Kudos to the Maryland State Board of Education for its careful study of school discipline practices and for its plan to require Maryland school systems reduce out-of-school suspensions over the next three years ("State wants to curb student suspensions," Jan. 25).

In effect, the state board is urging local school systems to use nonviolent transgressions as teachable opportunities, not suspendable ones.

The state board's actions will guide principals who regularly face thorny discipline questions. For example, what should they do when a middle-schooler regularly loses his temper, shouting at his teacher and frightening the class with his outbursts?

Too often, this kind of behavior results in suspension because school administrators believe that a suspension will teach the misbehaving student a lesson.

But education researchers have long known that the evidence doesn't support the use of suspensions as a behavioral teaching tool. Suspensions interrupt a student's education, fail to show students why the behavior is not acceptable, and don't teach more appropriate ways of behaving.
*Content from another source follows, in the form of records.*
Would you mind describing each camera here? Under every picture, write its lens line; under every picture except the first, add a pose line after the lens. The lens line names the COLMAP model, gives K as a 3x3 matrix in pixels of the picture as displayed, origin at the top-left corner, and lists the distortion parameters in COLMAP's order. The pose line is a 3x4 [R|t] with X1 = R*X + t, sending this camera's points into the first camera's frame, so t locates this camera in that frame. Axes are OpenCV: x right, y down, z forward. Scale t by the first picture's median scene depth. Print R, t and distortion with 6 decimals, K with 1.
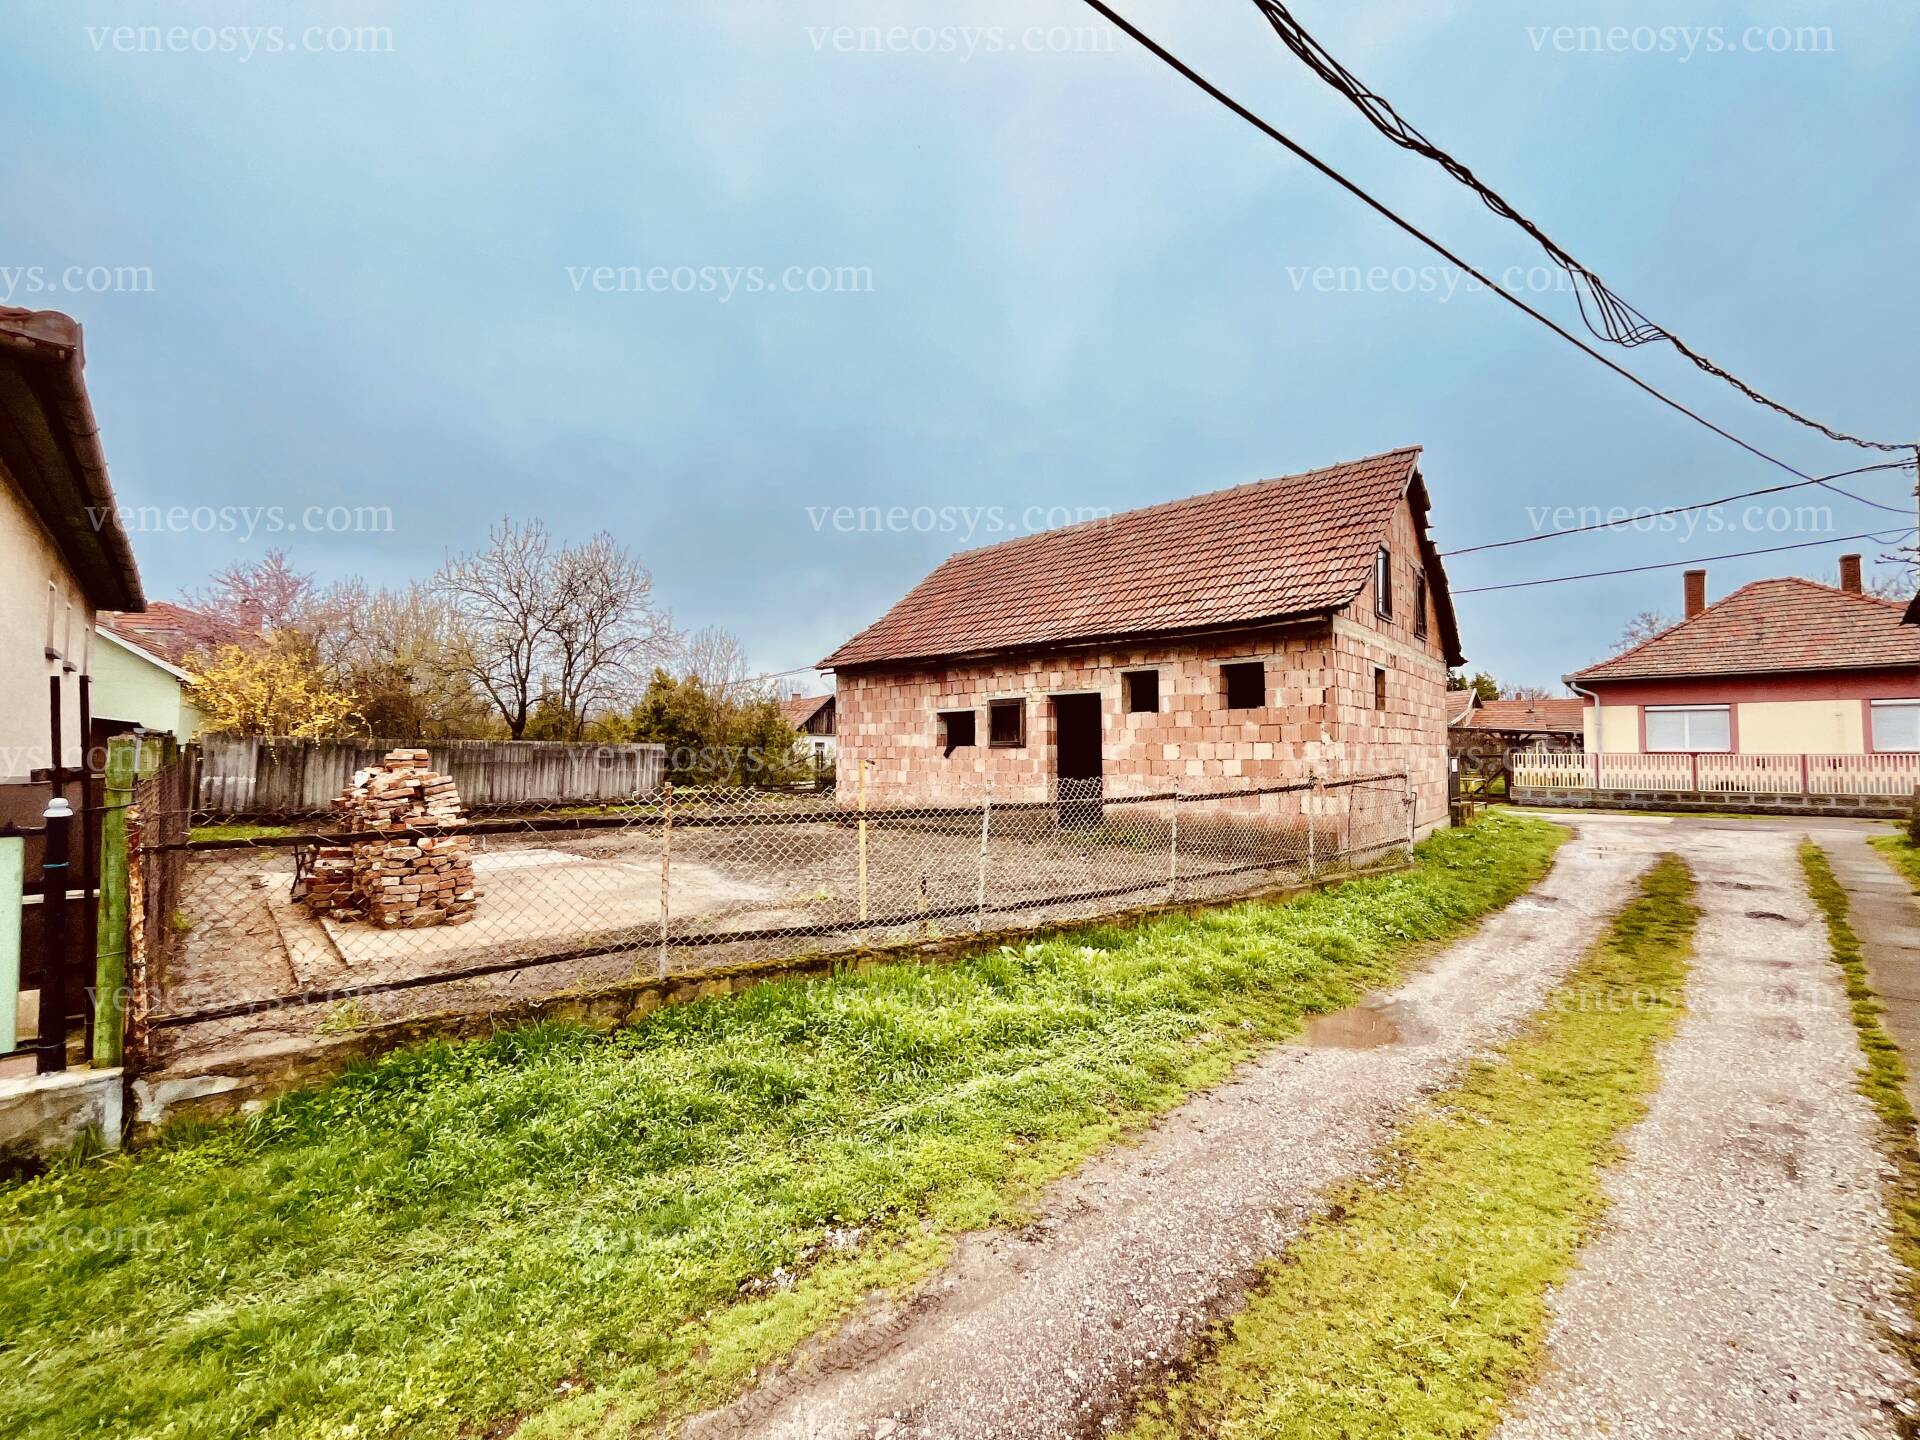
lens RADIAL K [[781.2, 0, 961.4], [0, 781.2, 718.1], [0, 0, 1]] dist [-0.005376, 0.000999]
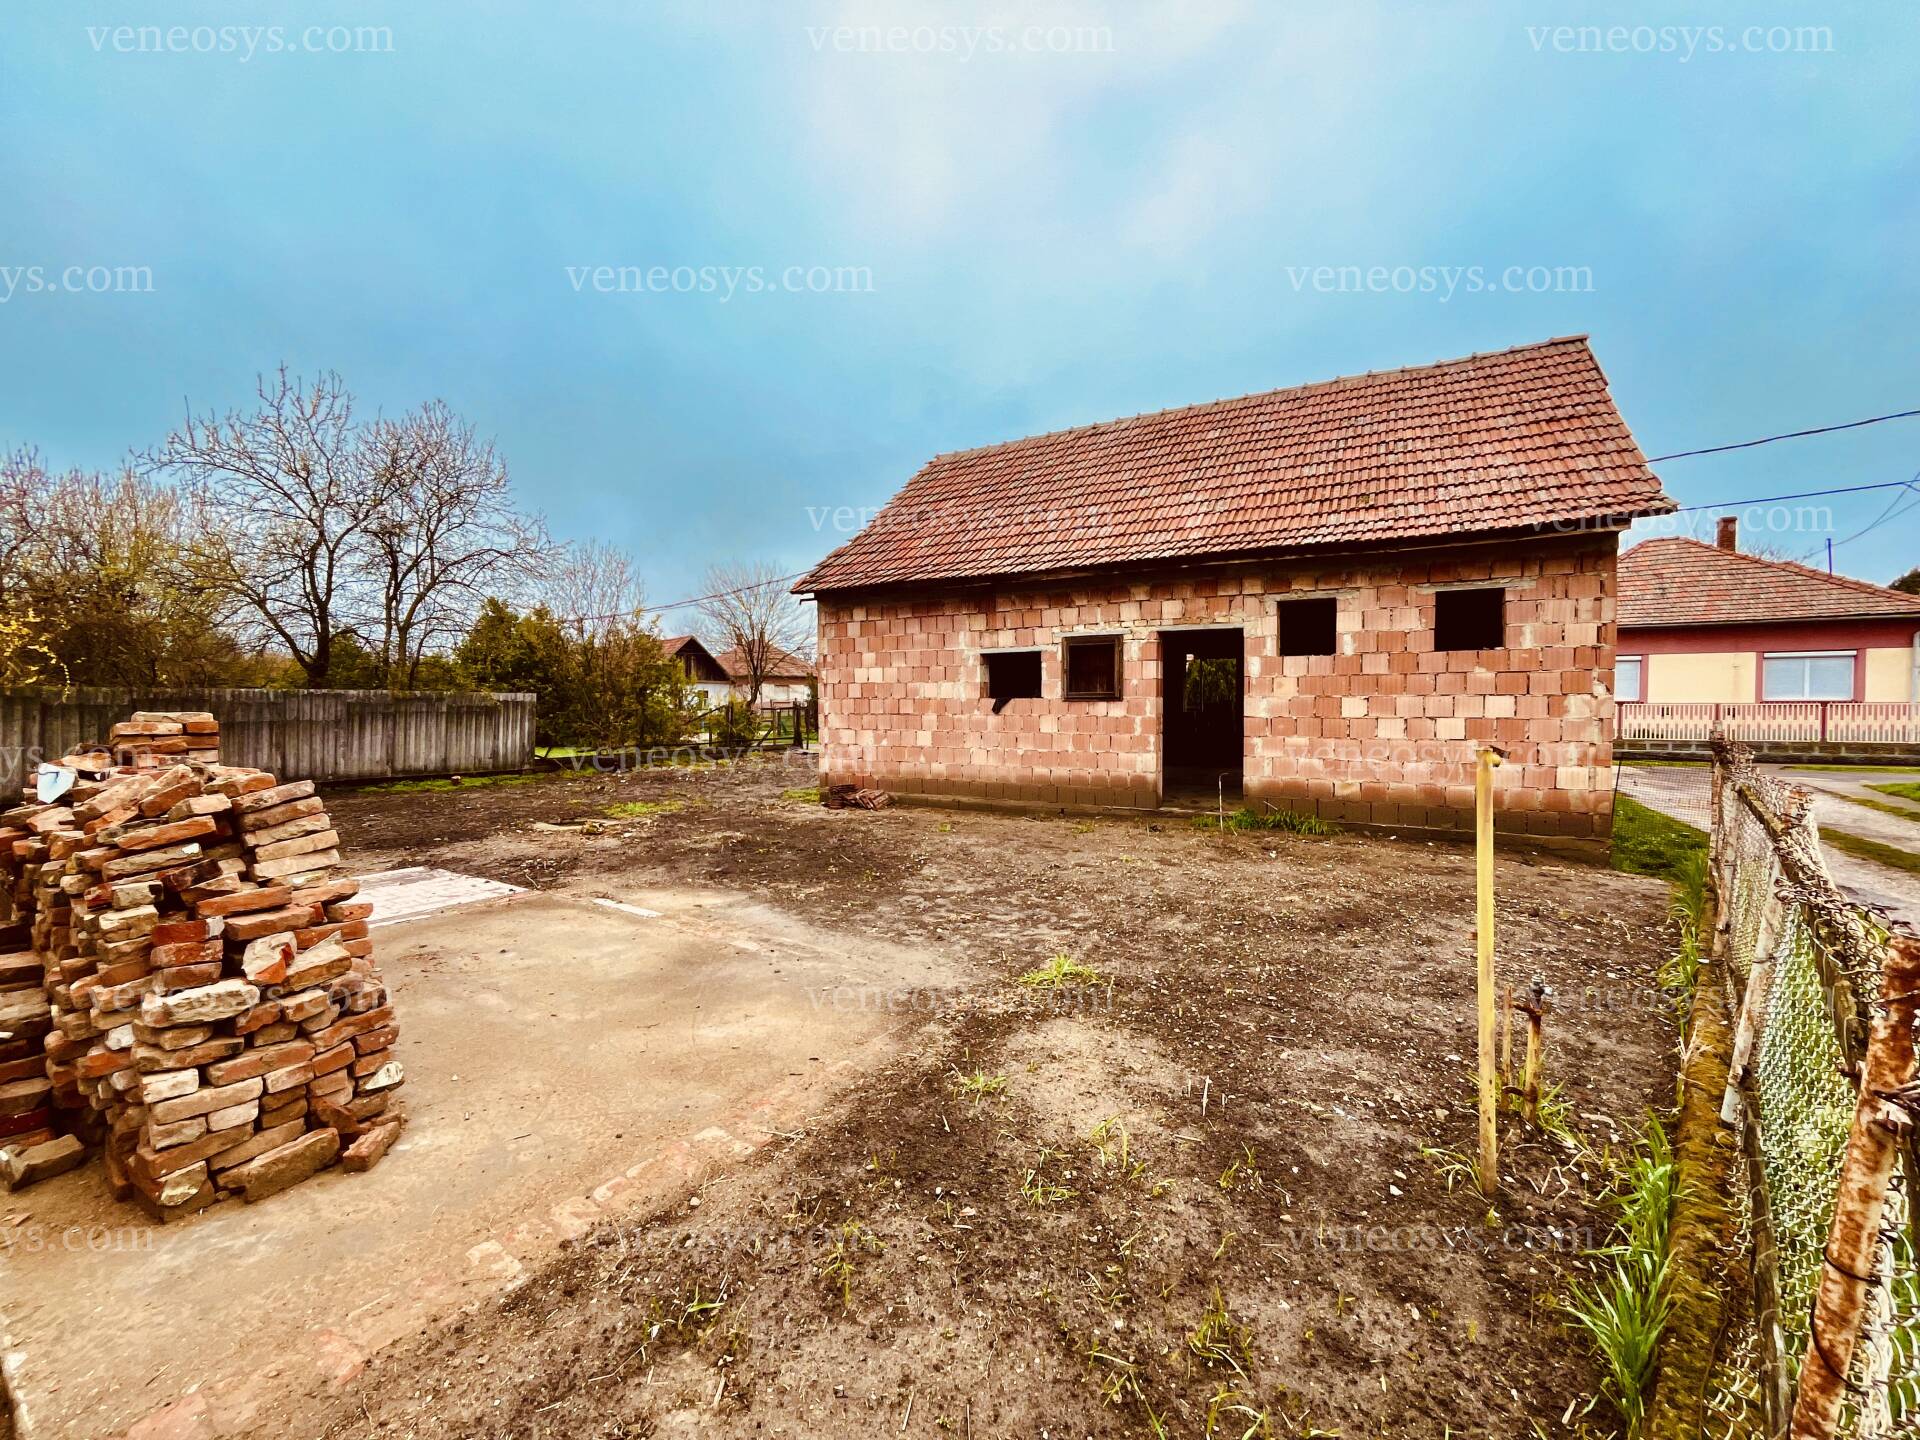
lens RADIAL K [[781.2, 0, 957.7], [0, 781.2, 717.9], [0, 0, 1]] dist [-0.005376, 0.000999]
pose [[0.978978, -0.006242, 0.203869, -0.289041], [-0.007498, 0.997755, 0.066554, 0.006775], [-0.203826, -0.066684, 0.976733, 0.377081]]
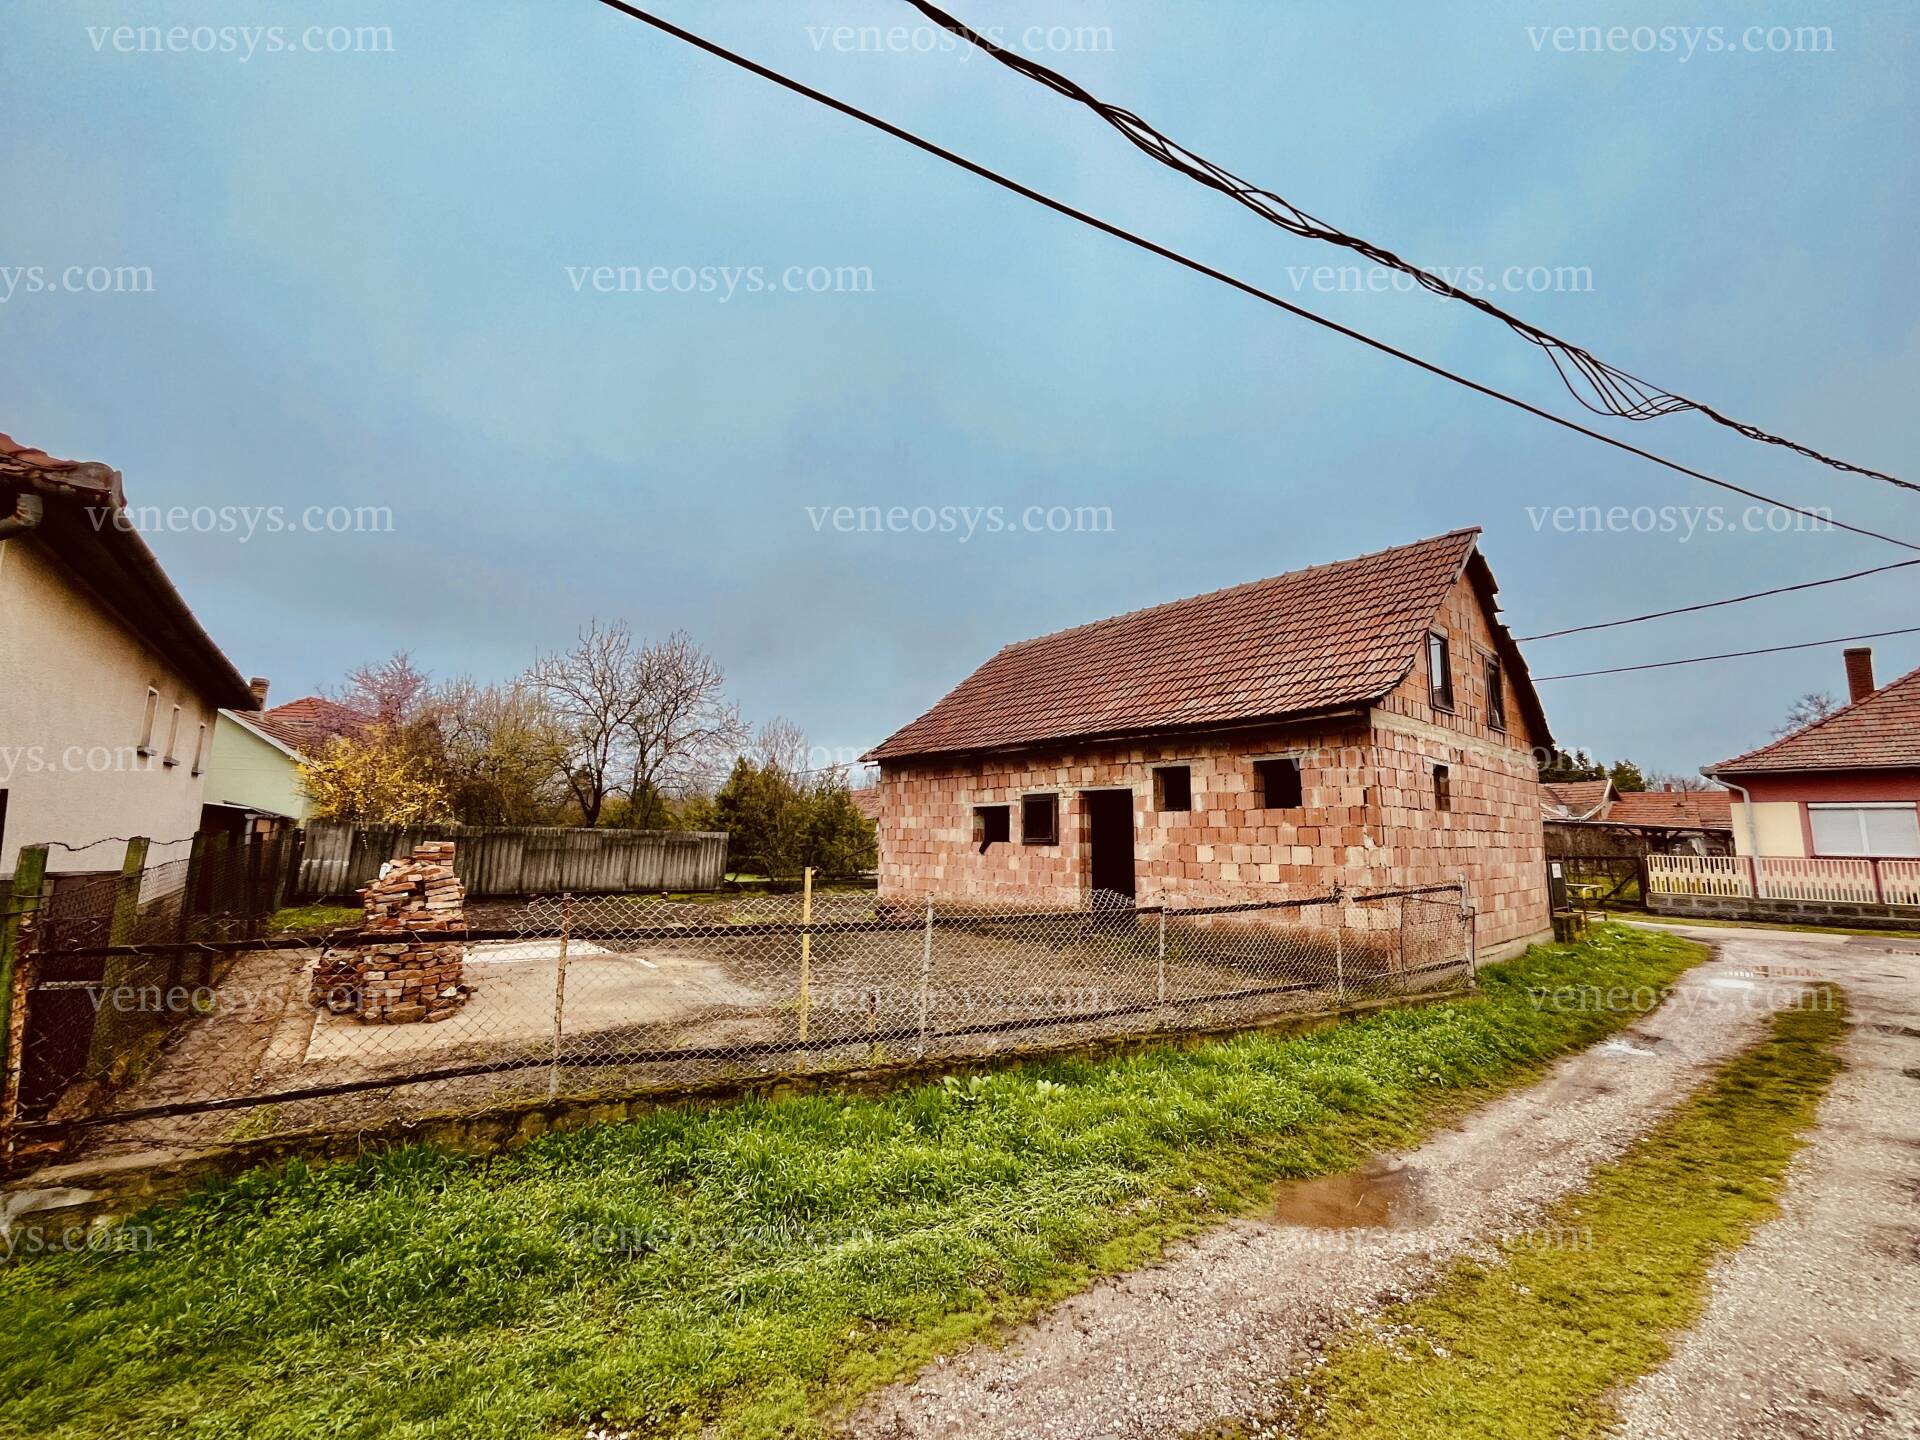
lens RADIAL K [[781.2, 0, 962.2], [0, 781.2, 715.6], [0, 0, 1]] dist [-0.005376, 0.000999]
pose [[0.992512, -0.004820, -0.122048, 0.105502], [-0.009000, 0.993619, -0.112431, -0.014869], [0.121811, 0.112688, 0.986136, 0.027931]]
When we punish students by kicking them out of school for nonviolent infractions, we've lost the opportunity to instruct them. That can include offering the student the chance to talk with an adult about what is making him so angry, requiring him to attend after-school detention or an "in-school-suspension" class with anger management instruction, and, last but not least, having the student apologize to the teacher and his classmates for disturbing their lessons.

Firm, reasoned approaches to misbehavior, such as these, take time and are often not easy. But they are, in fact, a much more effective way to teach misbehaving students a lesson.

Jane Sundius, Baltimore

The writer is director of the education and youth development program for Open Society Institute-Baltimore.